The problem:
All of the records below are to be printed exactly; the pictures are to be left out.

Stored items

╭──

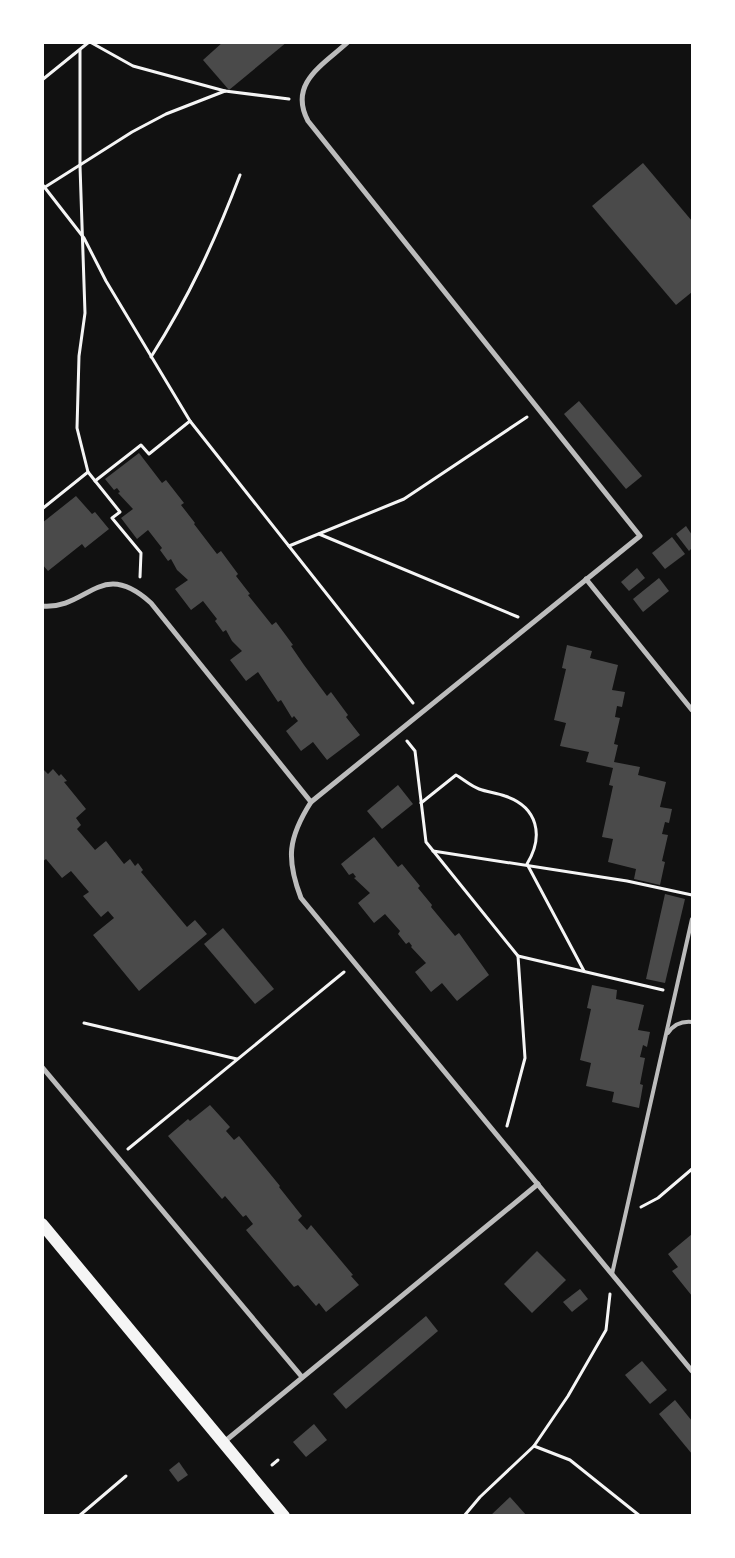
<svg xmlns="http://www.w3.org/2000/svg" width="735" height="1558" font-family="'DM Sans',sans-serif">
	<rect width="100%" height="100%" fill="#111"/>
	<g fill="#4a4a4a">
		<polygon points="223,42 287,42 229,90 203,60"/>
		<polygon points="643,163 692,221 692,292 676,305 592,206"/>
		<polygon points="579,401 642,476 626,489 564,414"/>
		<polygon points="139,453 162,483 166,480 184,503 181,505 195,523 194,524 217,554 221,551 238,574 236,576 250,594 248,595 272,625 276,622 293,645 291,646 304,665 327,696 331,692 348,715 346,717 360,735 327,760 313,742 301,751 286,731 298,721 294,716 292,718 281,700 278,702 258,672 246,681 230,660 242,651 232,641 226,630 223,632 215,621 217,619 203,601 191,610 175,589 188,580 177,570 171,559 168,561 160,550 162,548 148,530 137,539 121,518 133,509 118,493 120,492 117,488 114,490 105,479"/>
		<polygon points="76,496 92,514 95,512 109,529 85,548 82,544 48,571 42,564 42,523"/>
		<polygon points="686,526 692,535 692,548 689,551 676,534"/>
		<polygon points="672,537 685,554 665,569 652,553"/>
		<polygon points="637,568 645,578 629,591 621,582"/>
		<polygon points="659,578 669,591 643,612 633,599"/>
		<polygon points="567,645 592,651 590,658 618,665 612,690 625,692 622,707 617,706 615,717 620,718 614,744 618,745 614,762 640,767 638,775 666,782 660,807 672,809 669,823 665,822 662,834 668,835 662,861 665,862 660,885 634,879 636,869 608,862 613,839 602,837 613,786 609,785 613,768 586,762 589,752 560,746 566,723 554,720 566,669 562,668"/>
		<polygon points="42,768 48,774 53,769 59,776 61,774 67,781 64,782 86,809 76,818 81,825 77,829 95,850 106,841 124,864 130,859 135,866 138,863 143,870 141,872 187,927 195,920 207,934 139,991 93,935 114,918 108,911 101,917 83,896 89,892 71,871 62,878 46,859 42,862"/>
		<polygon points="398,785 413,804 382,829 367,811"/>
		<polygon points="374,837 398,867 402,864 420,886 418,888 432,905 431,907 455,936 459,933 489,975 457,1001 442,983 431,992 415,972 426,963 411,947 412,946 409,942 406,944 398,934 400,931 385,914 374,923 358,903 370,893 354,878 356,877 353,873 349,875 341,864"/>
		<polygon points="665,894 685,899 665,983 646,979"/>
		<polygon points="223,928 274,989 255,1004 204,944"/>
		<polygon points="592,985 617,990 616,999 644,1005 638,1030 650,1032 647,1047 643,1045 640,1057 645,1058 640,1084 643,1085 639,1108 612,1102 614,1092 586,1086 591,1063 580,1060 591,1009 587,1008"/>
		<polygon points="210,1105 230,1127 226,1131 234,1140 239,1136 280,1186 279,1187 302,1216 298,1220 307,1230 311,1225 353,1275 351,1276 359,1285 326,1312 319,1303 316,1306 298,1285 294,1287 246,1230 253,1224 246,1215 243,1217 225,1196 222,1199 168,1136 188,1119 190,1121"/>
		<polygon points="692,1234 692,1296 672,1271 678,1267 668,1254"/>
		<polygon points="537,1251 566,1280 532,1313 504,1284"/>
		<polygon points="580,1289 588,1299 572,1312 563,1302"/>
		<polygon points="426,1316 438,1331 346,1409 333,1394"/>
		<polygon points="642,1361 667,1390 650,1404 625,1375"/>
		<polygon points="675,1400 692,1421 692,1454 659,1414"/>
		<polygon points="314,1424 327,1440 306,1457 293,1442"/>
		<polygon points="179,1462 188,1475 178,1482 169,1470"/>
		<polygon points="510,1497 527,1516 490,1516"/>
	</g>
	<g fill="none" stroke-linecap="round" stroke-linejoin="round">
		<g stroke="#f5f5f5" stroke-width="3">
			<polyline points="90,42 133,66 225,91"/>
			<polyline points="80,50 80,166 85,313 79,356 77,428 88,472"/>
			<polyline points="42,80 89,42"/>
			<polyline points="42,184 84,238 106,281 190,421 413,703"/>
			<polyline points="42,189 132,132 166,114 225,91 289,99"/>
			<path d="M151 357C189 297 215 241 240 175"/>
			<polyline points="95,481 141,445 149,454 190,421"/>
			<polyline points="42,509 88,472 120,512 112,518 141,553 140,577"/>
			<polyline points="319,534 518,617"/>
			<polyline points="289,546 404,499 527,417"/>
			<polyline points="407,741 415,751 426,842 518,956 525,1058 507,1126"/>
			<path d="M421 803 456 775C463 779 471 786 479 789 487 792 497 793 505 796 538 807 544 836 527 864L584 971"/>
			<polyline points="433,851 627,881 692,895"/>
			<polyline points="518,956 663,990"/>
			<polyline points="84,1023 237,1059"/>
			<polyline points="128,1149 344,972"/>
			<polyline points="641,1207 658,1198 692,1169"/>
			<polyline points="534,1446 570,1460 640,1516"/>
			<polyline points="272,1465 278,1460"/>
			<polyline points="79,1516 126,1476"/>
			<polyline points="464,1516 480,1497 534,1446 568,1396 606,1330 610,1294"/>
		</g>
		<g stroke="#bcbcbc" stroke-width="4">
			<path d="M668 1033C674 1024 682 1021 692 1022"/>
			<polyline points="612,1274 692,919"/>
		</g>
		<g stroke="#bcbcbc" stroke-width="5">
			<polyline points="586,579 692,710"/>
			<path d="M42 606C88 610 100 557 151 603L311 802C288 838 286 859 301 898L692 1371"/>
			<path d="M311 802 640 536 308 121C288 83 323 65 348 42"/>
			<polyline points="42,1067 302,1377"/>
			<polyline points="224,1442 538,1184"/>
		</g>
		<polyline stroke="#f5f5f5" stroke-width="12" points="42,1224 284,1516"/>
	</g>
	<rect width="735" height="1558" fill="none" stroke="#ffffff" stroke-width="88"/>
</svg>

╰──

Reply to the task:
<svg xmlns="http://www.w3.org/2000/svg" width="735" height="1558" font-family="'DM Sans',sans-serif">
	<rect width="100%" height="100%" fill="#111"/>
	<g fill="#4a4a4a">
		<polygon points="223,42 287,42 229,90 203,60"/>
		<polygon points="643,163 692,221 692,292 676,305 592,206"/>
		<polygon points="579,401 642,476 626,489 564,414"/>
		<polygon points="139,453 162,483 166,480 184,503 181,505 195,523 194,524 217,554 221,551 238,574 236,576 250,594 248,595 272,625 276,622 293,645 291,646 304,665 327,696 331,692 348,715 346,717 360,735 327,760 313,742 301,751 286,731 298,721 294,716 292,718 281,700 278,702 258,672 246,681 230,660 242,651 232,641 226,630 223,632 215,621 217,619 203,601 191,610 175,589 188,580 177,570 171,559 168,561 160,550 162,548 148,530 137,539 121,518 133,509 118,493 120,492 117,488 114,490 105,479"/>
		<polygon points="76,496 92,514 95,512 109,529 85,548 82,544 48,571 42,564 42,523"/>
		<polygon points="686,526 692,535 692,548 689,551 676,534"/>
		<polygon points="672,537 685,554 665,569 652,553"/>
		<polygon points="637,568 645,578 629,591 621,582"/>
		<polygon points="659,578 669,591 643,612 633,599"/>
		<polygon points="567,645 592,651 590,658 618,665 612,690 625,692 622,707 617,706 615,717 620,718 614,744 618,745 614,762 640,767 638,775 666,782 660,807 672,809 669,823 665,822 662,834 668,835 662,861 665,862 660,885 634,879 636,869 608,862 613,839 602,837 613,786 609,785 613,768 586,762 589,752 560,746 566,723 554,720 566,669 562,668"/>
		<polygon points="42,768 48,774 53,769 59,776 61,774 67,781 64,782 86,809 76,818 81,825 77,829 95,850 106,841 124,864 130,859 135,866 138,863 143,870 141,872 187,927 195,920 207,934 139,991 93,935 114,918 108,911 101,917 83,896 89,892 71,871 62,878 46,859 42,862"/>
		<polygon points="398,785 413,804 382,829 367,811"/>
		<polygon points="374,837 398,867 402,864 420,886 418,888 432,905 431,907 455,936 459,933 489,975 457,1001 442,983 431,992 415,972 426,963 411,947 412,946 409,942 406,944 398,934 400,931 385,914 374,923 358,903 370,893 354,878 356,877 353,873 349,875 341,864"/>
		<polygon points="665,894 685,899 665,983 646,979"/>
		<polygon points="223,928 274,989 255,1004 204,944"/>
		<polygon points="592,985 617,990 616,999 644,1005 638,1030 650,1032 647,1047 643,1045 640,1057 645,1058 640,1084 643,1085 639,1108 612,1102 614,1092 586,1086 591,1063 580,1060 591,1009 587,1008"/>
		<polygon points="210,1105 230,1127 226,1131 234,1140 239,1136 280,1186 279,1187 302,1216 298,1220 307,1230 311,1225 353,1275 351,1276 359,1285 326,1312 319,1303 316,1306 298,1285 294,1287 246,1230 253,1224 246,1215 243,1217 225,1196 222,1199 168,1136 188,1119 190,1121"/>
		<polygon points="692,1234 692,1296 672,1271 678,1267 668,1254"/>
		<polygon points="537,1251 566,1280 532,1313 504,1284"/>
		<polygon points="580,1289 588,1299 572,1312 563,1302"/>
		<polygon points="426,1316 438,1331 346,1409 333,1394"/>
		<polygon points="642,1361 667,1390 650,1404 625,1375"/>
		<polygon points="675,1400 692,1421 692,1454 659,1414"/>
		<polygon points="314,1424 327,1440 306,1457 293,1442"/>
		<polygon points="179,1462 188,1475 178,1482 169,1470"/>
		<polygon points="510,1497 527,1516 490,1516"/>
	</g>
	<g fill="none" stroke-linecap="round" stroke-linejoin="round">
		<g stroke="#f5f5f5" stroke-width="3">
			<polyline points="90,42 133,66 225,91"/>
			<polyline points="80,50 80,166 85,313 79,356 77,428 88,472"/>
			<polyline points="42,80 89,42"/>
			<polyline points="42,184 84,238 106,281 190,421 413,703"/>
			<polyline points="42,189 132,132 166,114 225,91 289,99"/>
			<path d="M151 357C189 297 215 241 240 175"/>
			<polyline points="95,481 141,445 149,454 190,421"/>
			<polyline points="42,509 88,472 120,512 112,518 141,553 140,577"/>
			<polyline points="319,534 518,617"/>
			<polyline points="289,546 404,499 527,417"/>
			<polyline points="407,741 415,751 426,842 518,956 525,1058 507,1126"/>
			<path d="M421 803 456 775C463 779 471 786 479 789 487 792 497 793 505 796 538 807 544 836 527 864L584 971"/>
			<polyline points="433,851 627,881 692,895"/>
			<polyline points="518,956 663,990"/>
			<polyline points="84,1023 237,1059"/>
			<polyline points="128,1149 344,972"/>
			<polyline points="641,1207 658,1198 692,1169"/>
			<polyline points="534,1446 570,1460 640,1516"/>
			<polyline points="272,1465 278,1460"/>
			<polyline points="79,1516 126,1476"/>
			<polyline points="464,1516 480,1497 534,1446 568,1396 606,1330 610,1294"/>
		</g>
		<g stroke="#bcbcbc" stroke-width="4">
			<path d="M668 1033C674 1024 682 1021 692 1022"/>
			<polyline points="612,1274 692,919"/>
		</g>
		<g stroke="#bcbcbc" stroke-width="5">
			<polyline points="586,579 692,710"/>
			<path d="M42 606C88 610 100 557 151 603L311 802C288 838 286 859 301 898L692 1371"/>
			<path d="M311 802 640 536 308 121C288 83 323 65 348 42"/>
			<polyline points="42,1067 302,1377"/>
			<polyline points="224,1442 538,1184"/>
		</g>
		<polyline stroke="#f5f5f5" stroke-width="12" points="42,1224 284,1516"/>
	</g>
	<rect width="735" height="1558" fill="none" stroke="#ffffff" stroke-width="88"/>
</svg>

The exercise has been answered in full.